◆ **To do**
Below are some records. Set each one down exactly as it reads.

◆ **Available data**
☆ ☆ ☆

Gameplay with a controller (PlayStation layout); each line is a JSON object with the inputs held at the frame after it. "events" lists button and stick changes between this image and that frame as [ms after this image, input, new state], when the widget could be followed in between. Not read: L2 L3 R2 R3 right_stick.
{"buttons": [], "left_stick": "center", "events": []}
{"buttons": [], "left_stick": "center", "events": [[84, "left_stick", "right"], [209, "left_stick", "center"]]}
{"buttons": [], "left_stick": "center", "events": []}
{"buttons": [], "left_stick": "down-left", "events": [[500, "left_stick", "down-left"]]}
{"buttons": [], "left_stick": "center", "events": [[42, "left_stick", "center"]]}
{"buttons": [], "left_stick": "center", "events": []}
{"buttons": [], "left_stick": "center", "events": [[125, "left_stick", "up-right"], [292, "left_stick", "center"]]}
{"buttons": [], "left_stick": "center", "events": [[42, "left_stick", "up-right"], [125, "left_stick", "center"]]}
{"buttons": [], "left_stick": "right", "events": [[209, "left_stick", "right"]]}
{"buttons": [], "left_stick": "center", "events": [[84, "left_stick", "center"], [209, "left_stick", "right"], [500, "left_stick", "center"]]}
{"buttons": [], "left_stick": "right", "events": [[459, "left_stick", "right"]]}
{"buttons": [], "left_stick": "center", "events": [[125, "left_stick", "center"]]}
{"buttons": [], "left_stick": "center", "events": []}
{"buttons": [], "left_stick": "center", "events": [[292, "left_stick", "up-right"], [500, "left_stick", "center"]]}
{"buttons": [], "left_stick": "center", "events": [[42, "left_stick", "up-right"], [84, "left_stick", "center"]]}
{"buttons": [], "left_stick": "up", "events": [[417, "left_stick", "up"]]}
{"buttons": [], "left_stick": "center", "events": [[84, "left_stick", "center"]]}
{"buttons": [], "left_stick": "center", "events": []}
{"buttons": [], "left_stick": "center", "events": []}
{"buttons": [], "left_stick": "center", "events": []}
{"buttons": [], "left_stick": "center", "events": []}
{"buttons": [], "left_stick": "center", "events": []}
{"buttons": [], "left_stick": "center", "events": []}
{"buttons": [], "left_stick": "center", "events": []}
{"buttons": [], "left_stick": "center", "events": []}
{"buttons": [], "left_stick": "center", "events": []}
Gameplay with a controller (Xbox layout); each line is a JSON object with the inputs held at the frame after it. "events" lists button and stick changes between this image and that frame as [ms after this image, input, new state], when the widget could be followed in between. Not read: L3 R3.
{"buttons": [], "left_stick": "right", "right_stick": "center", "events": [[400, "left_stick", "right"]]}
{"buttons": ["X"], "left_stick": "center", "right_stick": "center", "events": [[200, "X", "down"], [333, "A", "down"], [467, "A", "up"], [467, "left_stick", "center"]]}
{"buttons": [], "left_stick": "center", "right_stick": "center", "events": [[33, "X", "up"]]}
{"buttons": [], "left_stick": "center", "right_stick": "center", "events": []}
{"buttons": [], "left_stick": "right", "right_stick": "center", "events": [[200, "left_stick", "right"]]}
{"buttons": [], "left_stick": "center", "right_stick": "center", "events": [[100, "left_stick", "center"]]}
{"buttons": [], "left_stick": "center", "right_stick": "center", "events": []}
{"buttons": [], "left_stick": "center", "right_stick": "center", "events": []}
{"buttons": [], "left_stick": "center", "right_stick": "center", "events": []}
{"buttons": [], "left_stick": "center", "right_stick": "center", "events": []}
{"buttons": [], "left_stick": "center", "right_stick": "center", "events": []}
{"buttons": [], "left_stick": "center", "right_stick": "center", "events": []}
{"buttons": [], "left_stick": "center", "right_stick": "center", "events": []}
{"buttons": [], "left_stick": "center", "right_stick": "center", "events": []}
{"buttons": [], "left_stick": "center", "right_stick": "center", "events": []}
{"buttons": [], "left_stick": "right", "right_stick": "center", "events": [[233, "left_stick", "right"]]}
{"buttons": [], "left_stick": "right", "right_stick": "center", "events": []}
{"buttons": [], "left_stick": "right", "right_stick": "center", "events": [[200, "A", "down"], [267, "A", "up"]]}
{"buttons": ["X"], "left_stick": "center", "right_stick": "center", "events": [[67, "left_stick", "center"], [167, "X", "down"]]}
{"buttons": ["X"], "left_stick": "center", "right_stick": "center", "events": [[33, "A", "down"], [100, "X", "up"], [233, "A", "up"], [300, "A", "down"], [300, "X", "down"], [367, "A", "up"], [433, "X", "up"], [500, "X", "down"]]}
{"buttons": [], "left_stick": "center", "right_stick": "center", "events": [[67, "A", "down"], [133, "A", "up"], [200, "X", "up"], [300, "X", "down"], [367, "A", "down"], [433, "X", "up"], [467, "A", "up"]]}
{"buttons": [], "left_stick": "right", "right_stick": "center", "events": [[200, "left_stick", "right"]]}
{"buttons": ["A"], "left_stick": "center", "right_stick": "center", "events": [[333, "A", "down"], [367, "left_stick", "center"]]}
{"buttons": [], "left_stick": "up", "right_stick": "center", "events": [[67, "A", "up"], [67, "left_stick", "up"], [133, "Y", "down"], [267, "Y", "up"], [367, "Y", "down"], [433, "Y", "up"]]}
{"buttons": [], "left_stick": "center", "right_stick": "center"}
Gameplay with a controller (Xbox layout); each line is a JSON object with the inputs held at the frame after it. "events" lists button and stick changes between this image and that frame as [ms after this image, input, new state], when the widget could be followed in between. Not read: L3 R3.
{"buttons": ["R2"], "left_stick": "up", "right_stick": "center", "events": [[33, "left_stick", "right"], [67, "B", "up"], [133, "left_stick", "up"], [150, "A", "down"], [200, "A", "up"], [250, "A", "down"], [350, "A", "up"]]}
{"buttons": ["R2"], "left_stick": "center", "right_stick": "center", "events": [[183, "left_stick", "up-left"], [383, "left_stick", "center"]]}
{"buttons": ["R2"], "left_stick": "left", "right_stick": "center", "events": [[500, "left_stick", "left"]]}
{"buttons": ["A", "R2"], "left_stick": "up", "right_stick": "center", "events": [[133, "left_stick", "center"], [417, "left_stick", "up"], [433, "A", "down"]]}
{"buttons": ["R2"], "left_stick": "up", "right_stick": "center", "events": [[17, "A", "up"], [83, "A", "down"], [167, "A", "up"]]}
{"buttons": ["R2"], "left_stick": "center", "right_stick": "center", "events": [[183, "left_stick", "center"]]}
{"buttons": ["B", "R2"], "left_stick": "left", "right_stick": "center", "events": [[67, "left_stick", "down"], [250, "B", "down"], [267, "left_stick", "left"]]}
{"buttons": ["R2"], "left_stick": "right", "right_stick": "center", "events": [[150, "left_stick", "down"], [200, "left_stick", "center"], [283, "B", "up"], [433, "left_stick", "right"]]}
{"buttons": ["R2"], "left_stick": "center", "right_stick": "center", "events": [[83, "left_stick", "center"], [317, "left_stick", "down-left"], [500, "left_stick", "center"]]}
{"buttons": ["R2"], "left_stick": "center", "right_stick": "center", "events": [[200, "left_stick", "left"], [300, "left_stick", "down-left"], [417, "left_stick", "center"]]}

☆ ☆ ☆

◆ **Result for this exercise**
Gameplay with a controller (PlayStation layout); each line is a JSON object with the inputs held at the frame after it. "events" lists button and stick changes between this image and that frame as [ms after this image, input, new state], when the widget could be followed in between. Not read: L2 L3 R2 R3 right_stick.
{"buttons": [], "left_stick": "center", "events": []}
{"buttons": [], "left_stick": "center", "events": [[84, "left_stick", "right"], [209, "left_stick", "center"]]}
{"buttons": [], "left_stick": "center", "events": []}
{"buttons": [], "left_stick": "down-left", "events": [[500, "left_stick", "down-left"]]}
{"buttons": [], "left_stick": "center", "events": [[42, "left_stick", "center"]]}
{"buttons": [], "left_stick": "center", "events": []}
{"buttons": [], "left_stick": "center", "events": [[125, "left_stick", "up-right"], [292, "left_stick", "center"]]}
{"buttons": [], "left_stick": "center", "events": [[42, "left_stick", "up-right"], [125, "left_stick", "center"]]}
{"buttons": [], "left_stick": "right", "events": [[209, "left_stick", "right"]]}
{"buttons": [], "left_stick": "center", "events": [[84, "left_stick", "center"], [209, "left_stick", "right"], [500, "left_stick", "center"]]}
{"buttons": [], "left_stick": "right", "events": [[459, "left_stick", "right"]]}
{"buttons": [], "left_stick": "center", "events": [[125, "left_stick", "center"]]}
{"buttons": [], "left_stick": "center", "events": []}
{"buttons": [], "left_stick": "center", "events": [[292, "left_stick", "up-right"], [500, "left_stick", "center"]]}
{"buttons": [], "left_stick": "center", "events": [[42, "left_stick", "up-right"], [84, "left_stick", "center"]]}
{"buttons": [], "left_stick": "up", "events": [[417, "left_stick", "up"]]}
{"buttons": [], "left_stick": "center", "events": [[84, "left_stick", "center"]]}
{"buttons": [], "left_stick": "center", "events": []}
{"buttons": [], "left_stick": "center", "events": []}
{"buttons": [], "left_stick": "center", "events": []}
{"buttons": [], "left_stick": "center", "events": []}
{"buttons": [], "left_stick": "center", "events": []}
{"buttons": [], "left_stick": "center", "events": []}
{"buttons": [], "left_stick": "center", "events": []}
{"buttons": [], "left_stick": "center", "events": []}
{"buttons": [], "left_stick": "center", "events": []}
Gameplay with a controller (Xbox layout); each line is a JSON object with the inputs held at the frame after it. "events" lists button and stick changes between this image and that frame as [ms after this image, input, new state], when the widget could be followed in between. Not read: L3 R3.
{"buttons": [], "left_stick": "right", "right_stick": "center", "events": [[400, "left_stick", "right"]]}
{"buttons": ["X"], "left_stick": "center", "right_stick": "center", "events": [[200, "X", "down"], [333, "A", "down"], [467, "A", "up"], [467, "left_stick", "center"]]}
{"buttons": [], "left_stick": "center", "right_stick": "center", "events": [[33, "X", "up"]]}
{"buttons": [], "left_stick": "center", "right_stick": "center", "events": []}
{"buttons": [], "left_stick": "right", "right_stick": "center", "events": [[200, "left_stick", "right"]]}
{"buttons": [], "left_stick": "center", "right_stick": "center", "events": [[100, "left_stick", "center"]]}
{"buttons": [], "left_stick": "center", "right_stick": "center", "events": []}
{"buttons": [], "left_stick": "center", "right_stick": "center", "events": []}
{"buttons": [], "left_stick": "center", "right_stick": "center", "events": []}
{"buttons": [], "left_stick": "center", "right_stick": "center", "events": []}
{"buttons": [], "left_stick": "center", "right_stick": "center", "events": []}
{"buttons": [], "left_stick": "center", "right_stick": "center", "events": []}
{"buttons": [], "left_stick": "center", "right_stick": "center", "events": []}
{"buttons": [], "left_stick": "center", "right_stick": "center", "events": []}
{"buttons": [], "left_stick": "center", "right_stick": "center", "events": []}
{"buttons": [], "left_stick": "right", "right_stick": "center", "events": [[233, "left_stick", "right"]]}
{"buttons": [], "left_stick": "right", "right_stick": "center", "events": []}
{"buttons": [], "left_stick": "right", "right_stick": "center", "events": [[200, "A", "down"], [267, "A", "up"]]}
{"buttons": ["X"], "left_stick": "center", "right_stick": "center", "events": [[67, "left_stick", "center"], [167, "X", "down"]]}
{"buttons": ["X"], "left_stick": "center", "right_stick": "center", "events": [[33, "A", "down"], [100, "X", "up"], [233, "A", "up"], [300, "A", "down"], [300, "X", "down"], [367, "A", "up"], [433, "X", "up"], [500, "X", "down"]]}
{"buttons": [], "left_stick": "center", "right_stick": "center", "events": [[67, "A", "down"], [133, "A", "up"], [200, "X", "up"], [300, "X", "down"], [367, "A", "down"], [433, "X", "up"], [467, "A", "up"]]}
{"buttons": [], "left_stick": "right", "right_stick": "center", "events": [[200, "left_stick", "right"]]}
{"buttons": ["A"], "left_stick": "center", "right_stick": "center", "events": [[333, "A", "down"], [367, "left_stick", "center"]]}
{"buttons": [], "left_stick": "up", "right_stick": "center", "events": [[67, "A", "up"], [67, "left_stick", "up"], [133, "Y", "down"], [267, "Y", "up"], [367, "Y", "down"], [433, "Y", "up"]]}
{"buttons": [], "left_stick": "center", "right_stick": "center"}
Gameplay with a controller (Xbox layout); each line is a JSON object with the inputs held at the frame after it. "events" lists button and stick changes between this image and that frame as [ms after this image, input, new state], when the widget could be followed in between. Not read: L3 R3.
{"buttons": ["R2"], "left_stick": "up", "right_stick": "center", "events": [[33, "left_stick", "right"], [67, "B", "up"], [133, "left_stick", "up"], [150, "A", "down"], [200, "A", "up"], [250, "A", "down"], [350, "A", "up"]]}
{"buttons": ["R2"], "left_stick": "center", "right_stick": "center", "events": [[183, "left_stick", "up-left"], [383, "left_stick", "center"]]}
{"buttons": ["R2"], "left_stick": "left", "right_stick": "center", "events": [[500, "left_stick", "left"]]}
{"buttons": ["A", "R2"], "left_stick": "up", "right_stick": "center", "events": [[133, "left_stick", "center"], [417, "left_stick", "up"], [433, "A", "down"]]}
{"buttons": ["R2"], "left_stick": "up", "right_stick": "center", "events": [[17, "A", "up"], [83, "A", "down"], [167, "A", "up"]]}
{"buttons": ["R2"], "left_stick": "center", "right_stick": "center", "events": [[183, "left_stick", "center"]]}
{"buttons": ["B", "R2"], "left_stick": "left", "right_stick": "center", "events": [[67, "left_stick", "down"], [250, "B", "down"], [267, "left_stick", "left"]]}
{"buttons": ["R2"], "left_stick": "right", "right_stick": "center", "events": [[150, "left_stick", "down"], [200, "left_stick", "center"], [283, "B", "up"], [433, "left_stick", "right"]]}
{"buttons": ["R2"], "left_stick": "center", "right_stick": "center", "events": [[83, "left_stick", "center"], [317, "left_stick", "down-left"], [500, "left_stick", "center"]]}
{"buttons": ["R2"], "left_stick": "center", "right_stick": "center", "events": [[200, "left_stick", "left"], [300, "left_stick", "down-left"], [417, "left_stick", "center"]]}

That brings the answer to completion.